Agata 1. Le syndicat du crime

P ologne, 1931, l’avortement étant interdit, Agata est pressée de partir pour échapper à la police qui a eu vent de son interruption de grossesse. Aux États-Unis, elle retrouve son oncle, Césary, lequel vit à Chicago. La jeune femme, mignonne comme tout, ne tarde pas à imprimer sa (petite) marque dans ce nouveau monde. En ces temps de prohibition, elle travaille comme serveuse et pianiste dans un bar plus ou moins clandestin où James, son patron, la drague doucement. Bref, tout va pour le mieux. Mais les années 1930 sont aussi celles des rivalités mafieuses et l’immigrante se trouve, bien malgré elle, au cœur des tensions.

Dans Agata, Olivier Berlion raconte surtout un parcours migratoire. L’Amérique est la terre de tous les rêves, la frontière se révèle poreuse et il est possible de passer son test médical même si on s’évanouit dans la salle d’attente. Avec un peu de chance et beaucoup de travail, chacun a la promesse de gagner sa place au soleil et de s’intégrer à une société qui se veut ouverte. Du moins en théorie, car dans la réalité chaque diaspora a son quartier. La langue, les coutumes, les traditions culinaires persistent et les communautés sont solidaires face à toutes les adversités. À travers le quotidien et le destin d’une poignée de personnages, l’auteur de Tony Corso saisit l’essence d’une époque et des gens qui la façonnent.

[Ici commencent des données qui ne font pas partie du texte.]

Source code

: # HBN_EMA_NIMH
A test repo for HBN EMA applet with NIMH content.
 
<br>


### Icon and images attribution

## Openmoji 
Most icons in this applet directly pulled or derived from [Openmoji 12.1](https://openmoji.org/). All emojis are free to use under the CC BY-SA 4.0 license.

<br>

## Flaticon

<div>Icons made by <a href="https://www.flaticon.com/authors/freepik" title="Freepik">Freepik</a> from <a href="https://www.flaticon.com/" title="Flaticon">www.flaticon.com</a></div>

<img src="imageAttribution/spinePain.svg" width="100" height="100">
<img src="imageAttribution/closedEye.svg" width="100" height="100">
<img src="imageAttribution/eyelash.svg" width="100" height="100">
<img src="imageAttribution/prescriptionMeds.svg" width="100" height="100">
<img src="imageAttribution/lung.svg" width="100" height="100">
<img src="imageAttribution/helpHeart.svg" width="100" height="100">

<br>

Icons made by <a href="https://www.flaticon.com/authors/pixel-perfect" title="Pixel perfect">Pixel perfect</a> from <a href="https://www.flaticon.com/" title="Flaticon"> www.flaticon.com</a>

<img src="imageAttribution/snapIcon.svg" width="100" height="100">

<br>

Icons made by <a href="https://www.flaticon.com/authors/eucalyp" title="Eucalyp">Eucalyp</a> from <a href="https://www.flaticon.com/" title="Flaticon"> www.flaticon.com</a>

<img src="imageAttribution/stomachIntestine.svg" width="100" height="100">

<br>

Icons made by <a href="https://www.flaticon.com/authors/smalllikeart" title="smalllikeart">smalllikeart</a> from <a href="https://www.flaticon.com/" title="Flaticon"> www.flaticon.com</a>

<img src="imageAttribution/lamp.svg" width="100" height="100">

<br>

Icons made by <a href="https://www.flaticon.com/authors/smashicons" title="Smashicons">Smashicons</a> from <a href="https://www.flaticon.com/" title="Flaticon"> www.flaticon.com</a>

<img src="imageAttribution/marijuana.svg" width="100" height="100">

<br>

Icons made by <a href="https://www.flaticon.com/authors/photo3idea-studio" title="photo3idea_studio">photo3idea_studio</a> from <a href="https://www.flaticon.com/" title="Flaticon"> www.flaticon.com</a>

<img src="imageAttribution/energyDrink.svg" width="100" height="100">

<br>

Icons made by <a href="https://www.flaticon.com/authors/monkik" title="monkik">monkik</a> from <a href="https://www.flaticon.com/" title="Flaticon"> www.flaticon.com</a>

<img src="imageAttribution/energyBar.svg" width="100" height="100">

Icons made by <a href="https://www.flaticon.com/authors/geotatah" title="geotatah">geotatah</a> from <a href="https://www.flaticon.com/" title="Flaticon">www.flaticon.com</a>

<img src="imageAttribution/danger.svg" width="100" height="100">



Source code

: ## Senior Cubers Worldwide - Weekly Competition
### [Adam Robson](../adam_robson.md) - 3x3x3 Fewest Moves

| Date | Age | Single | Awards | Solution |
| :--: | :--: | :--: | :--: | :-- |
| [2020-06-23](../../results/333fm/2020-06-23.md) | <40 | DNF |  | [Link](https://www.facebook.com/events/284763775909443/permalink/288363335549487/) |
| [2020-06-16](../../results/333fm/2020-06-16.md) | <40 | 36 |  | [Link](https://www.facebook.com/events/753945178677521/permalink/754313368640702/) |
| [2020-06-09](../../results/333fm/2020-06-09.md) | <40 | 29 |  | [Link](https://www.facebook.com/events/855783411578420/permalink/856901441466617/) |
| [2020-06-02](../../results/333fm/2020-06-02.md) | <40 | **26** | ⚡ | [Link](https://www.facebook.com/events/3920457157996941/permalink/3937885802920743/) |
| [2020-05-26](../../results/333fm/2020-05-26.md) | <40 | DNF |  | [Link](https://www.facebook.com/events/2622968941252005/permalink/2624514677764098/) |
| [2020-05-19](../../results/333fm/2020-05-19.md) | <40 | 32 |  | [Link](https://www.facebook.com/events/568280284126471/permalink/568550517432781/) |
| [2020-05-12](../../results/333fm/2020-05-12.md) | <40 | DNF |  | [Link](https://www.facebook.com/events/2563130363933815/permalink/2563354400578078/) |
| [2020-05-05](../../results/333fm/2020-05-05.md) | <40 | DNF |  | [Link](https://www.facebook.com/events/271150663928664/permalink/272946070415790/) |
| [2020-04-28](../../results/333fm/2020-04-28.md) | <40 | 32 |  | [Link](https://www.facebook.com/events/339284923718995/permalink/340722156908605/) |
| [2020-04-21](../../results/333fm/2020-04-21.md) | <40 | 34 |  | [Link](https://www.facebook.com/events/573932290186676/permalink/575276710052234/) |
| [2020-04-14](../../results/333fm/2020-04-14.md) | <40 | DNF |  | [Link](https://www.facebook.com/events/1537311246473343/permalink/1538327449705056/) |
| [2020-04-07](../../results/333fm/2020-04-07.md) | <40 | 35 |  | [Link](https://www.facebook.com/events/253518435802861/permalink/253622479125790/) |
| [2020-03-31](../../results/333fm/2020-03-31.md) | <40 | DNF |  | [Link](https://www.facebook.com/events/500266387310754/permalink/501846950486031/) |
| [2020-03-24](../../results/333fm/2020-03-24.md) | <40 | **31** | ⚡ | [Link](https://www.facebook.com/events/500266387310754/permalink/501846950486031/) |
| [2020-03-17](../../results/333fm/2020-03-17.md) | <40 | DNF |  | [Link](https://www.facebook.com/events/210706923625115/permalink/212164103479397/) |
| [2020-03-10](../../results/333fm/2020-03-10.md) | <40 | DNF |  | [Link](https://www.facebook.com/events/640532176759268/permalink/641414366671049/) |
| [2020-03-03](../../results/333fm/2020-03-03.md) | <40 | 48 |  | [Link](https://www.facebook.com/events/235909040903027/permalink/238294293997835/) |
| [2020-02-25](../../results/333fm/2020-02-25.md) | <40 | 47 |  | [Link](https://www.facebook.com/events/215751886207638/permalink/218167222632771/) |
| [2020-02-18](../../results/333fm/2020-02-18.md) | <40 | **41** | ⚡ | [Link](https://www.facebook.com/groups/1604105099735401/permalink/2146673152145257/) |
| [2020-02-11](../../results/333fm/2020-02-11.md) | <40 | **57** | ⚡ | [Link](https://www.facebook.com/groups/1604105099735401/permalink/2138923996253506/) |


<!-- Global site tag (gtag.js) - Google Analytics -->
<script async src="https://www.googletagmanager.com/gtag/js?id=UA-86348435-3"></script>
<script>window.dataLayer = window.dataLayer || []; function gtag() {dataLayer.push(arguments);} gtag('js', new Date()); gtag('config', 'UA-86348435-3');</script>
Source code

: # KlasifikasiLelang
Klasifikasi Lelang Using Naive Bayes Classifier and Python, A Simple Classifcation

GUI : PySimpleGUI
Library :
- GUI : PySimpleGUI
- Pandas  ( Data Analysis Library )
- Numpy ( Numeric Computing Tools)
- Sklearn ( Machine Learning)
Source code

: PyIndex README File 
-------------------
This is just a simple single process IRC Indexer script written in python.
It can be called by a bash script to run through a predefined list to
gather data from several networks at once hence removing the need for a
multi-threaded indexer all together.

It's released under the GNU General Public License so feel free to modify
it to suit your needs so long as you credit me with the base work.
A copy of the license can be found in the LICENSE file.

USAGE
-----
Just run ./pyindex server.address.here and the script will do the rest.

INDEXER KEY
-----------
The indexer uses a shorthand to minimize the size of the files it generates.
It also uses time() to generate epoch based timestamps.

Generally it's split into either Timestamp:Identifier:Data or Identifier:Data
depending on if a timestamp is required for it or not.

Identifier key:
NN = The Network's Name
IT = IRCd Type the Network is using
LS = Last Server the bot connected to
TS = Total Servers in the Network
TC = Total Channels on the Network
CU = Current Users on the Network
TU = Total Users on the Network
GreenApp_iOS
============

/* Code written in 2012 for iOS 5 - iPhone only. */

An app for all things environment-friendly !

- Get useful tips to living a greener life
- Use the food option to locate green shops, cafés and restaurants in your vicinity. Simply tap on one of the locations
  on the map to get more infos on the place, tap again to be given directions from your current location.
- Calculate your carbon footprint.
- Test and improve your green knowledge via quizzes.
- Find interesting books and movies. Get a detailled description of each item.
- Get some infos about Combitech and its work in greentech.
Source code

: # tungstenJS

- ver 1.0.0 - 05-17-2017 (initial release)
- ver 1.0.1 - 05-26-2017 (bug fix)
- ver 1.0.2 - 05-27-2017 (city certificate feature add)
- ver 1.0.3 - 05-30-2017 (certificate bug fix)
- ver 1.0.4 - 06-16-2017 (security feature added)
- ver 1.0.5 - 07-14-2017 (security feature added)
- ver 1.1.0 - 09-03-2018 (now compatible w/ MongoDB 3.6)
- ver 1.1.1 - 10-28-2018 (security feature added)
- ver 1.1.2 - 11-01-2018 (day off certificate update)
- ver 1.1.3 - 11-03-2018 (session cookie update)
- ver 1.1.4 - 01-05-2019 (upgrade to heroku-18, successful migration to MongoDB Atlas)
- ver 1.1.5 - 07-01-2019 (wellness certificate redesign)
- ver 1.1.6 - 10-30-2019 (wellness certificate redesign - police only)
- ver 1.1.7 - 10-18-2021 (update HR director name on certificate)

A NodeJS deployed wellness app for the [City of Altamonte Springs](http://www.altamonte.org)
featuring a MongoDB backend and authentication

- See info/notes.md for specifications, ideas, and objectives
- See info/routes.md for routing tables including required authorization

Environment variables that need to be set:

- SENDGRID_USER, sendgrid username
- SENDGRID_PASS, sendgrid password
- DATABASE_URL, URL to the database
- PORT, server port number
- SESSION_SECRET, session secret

Le dessin réaliste convainc ; les décors sont soignés, la reconstitution des lieux crédible et le jeu des acteurs généralement bon. Les planches sont dynamisées par de fréquents changements d’angles et de point de vue, lesquels se montrent parfois abruptes. Sans que ce soit systématique, l’artiste termine souvent ses scènes par un plan en plongée. Il le fait au-dessus de la ville, d’une chambre de bonne, d’une plage ou d’une rue. Pour s’assurer que l’héroïne, parfois vue de très haut, demeure identifiable, l’illustrateur la vêt d’une robe ou d’un béret de couleur vibrante (Jean-Pierre Gibrat a utilisé ce stratagème dans Le vol du corbeau). Pour tout dire, le bédéiste a du métier et il sait composer une page.

Une série qui s’annonce intéressante. Le bédéphile se demande tout de même pourquoi tant de bandes dessinées franco-belges ont pour cadre le pays de Donald Trump.